Fox is one of the few Mexican governors to open export- and investment-promotion offices abroad--in Dallas, New York, and Chicago, with more on the way. The state's export boom--and foreign investment inflows of $450 million annually--have helped give Guanajuato an unemployment rate of just 1.8%, the lowest of any Mexican state. "The fact that Fox is a businessman makes a big difference," says Luis Rodriguez Tirado, a shoe manufacturer who subcontracts for companies such as G.H. Bass & Co. and J. Crew Group Inc. "His door is open to anyone who has a good idea, and then he offers real support to implement it."
Fox compares himself to President Clinton in his emphasis on providing opportunities, not giveaways. He lavishes most attention on his innovative scheme of micro-credits to help the poor start businesses. Called Santa Fe de Guanajuato, the program has lent $3 million--in sums of $100 to $400--to 35,000 people over the past 18 months. This year, it will extend $10 million in loans to 250,000 people. Some 300 college students armed with laptops ride bikes each week into villages to monitor the loans, which carry market interest rates. "We're trying to help these small-business people, most of whom are women, move up the ladder to the middle class and become `bankable' citizens," Fox says. Another example of his focus on human capital: guaranteed high school and college scholarships for all youths who maintain a B+ average.
GOOD DEAL. By providing schooling and jobs, Fox hopes to keep more Guanajuatans from migrating to the U.S., where an estimated 1 million citizens of the state live. Fox also wants to lure some of those expatriates back via their savings. If citizens from a Guanajuato village living abroad can raise $50,000, the state will match it and build a maquiladora, or export assembly plant, in their hometown, creating 80 to 100 jobs. In 1997, 10 such plants were built, and Fox expects to create 50 more this year.

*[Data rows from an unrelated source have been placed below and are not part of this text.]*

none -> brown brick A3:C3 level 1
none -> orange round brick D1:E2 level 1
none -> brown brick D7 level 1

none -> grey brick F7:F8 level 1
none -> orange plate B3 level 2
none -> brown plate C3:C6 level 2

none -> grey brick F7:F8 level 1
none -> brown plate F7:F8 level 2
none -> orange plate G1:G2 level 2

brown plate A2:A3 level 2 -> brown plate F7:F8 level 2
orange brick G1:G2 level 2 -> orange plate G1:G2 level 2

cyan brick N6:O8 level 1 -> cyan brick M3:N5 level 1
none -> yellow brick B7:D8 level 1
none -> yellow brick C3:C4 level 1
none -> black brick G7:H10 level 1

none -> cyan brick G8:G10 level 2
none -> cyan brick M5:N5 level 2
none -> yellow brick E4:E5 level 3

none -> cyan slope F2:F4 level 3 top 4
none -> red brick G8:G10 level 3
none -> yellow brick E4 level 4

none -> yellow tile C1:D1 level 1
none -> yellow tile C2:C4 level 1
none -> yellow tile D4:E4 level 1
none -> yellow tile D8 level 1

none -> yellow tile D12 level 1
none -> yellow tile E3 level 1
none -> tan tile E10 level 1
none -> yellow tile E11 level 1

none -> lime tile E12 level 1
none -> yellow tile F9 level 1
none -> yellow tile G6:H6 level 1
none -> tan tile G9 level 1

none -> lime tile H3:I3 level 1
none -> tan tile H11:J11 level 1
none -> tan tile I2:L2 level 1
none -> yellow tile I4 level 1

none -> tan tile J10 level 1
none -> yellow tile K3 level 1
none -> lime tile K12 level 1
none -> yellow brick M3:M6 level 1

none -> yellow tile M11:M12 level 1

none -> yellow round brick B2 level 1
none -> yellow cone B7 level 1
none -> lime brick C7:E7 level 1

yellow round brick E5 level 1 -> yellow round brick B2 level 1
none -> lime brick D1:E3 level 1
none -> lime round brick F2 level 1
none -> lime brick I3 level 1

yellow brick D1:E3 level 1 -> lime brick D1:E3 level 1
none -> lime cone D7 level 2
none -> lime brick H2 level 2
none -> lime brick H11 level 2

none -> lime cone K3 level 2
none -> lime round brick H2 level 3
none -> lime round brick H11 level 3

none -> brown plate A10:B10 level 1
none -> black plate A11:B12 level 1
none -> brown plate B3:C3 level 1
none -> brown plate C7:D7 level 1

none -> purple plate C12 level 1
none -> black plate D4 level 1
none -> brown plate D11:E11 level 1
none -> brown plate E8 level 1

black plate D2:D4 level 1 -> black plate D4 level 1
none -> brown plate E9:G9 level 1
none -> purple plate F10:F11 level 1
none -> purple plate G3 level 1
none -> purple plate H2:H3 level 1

Will Fox get a chance to implement such ideas nationwide? His early campaign launch--and his acerbic criticisms of fellow politicians--are sure to make him a lightning rod for counterattacks. Within his own party, critics see him as less committed to the PAN than to his own objectives, and his nomination is not guaranteed. PAN's aim, says President Felipe Calderon, "is to win the presidency in 2000--with Fox or with whoever has the strongest candidacy."
Around the country, followers have set up local support groups, called Friends of Vicente Fox, to raise campaign money. The best thing Fox has going for him is many Mexicans' desire to test an alternative to the PRI. His task is to convince a diverse and skeptical electorate that what works in Guanajuato will fill the bill nationwide.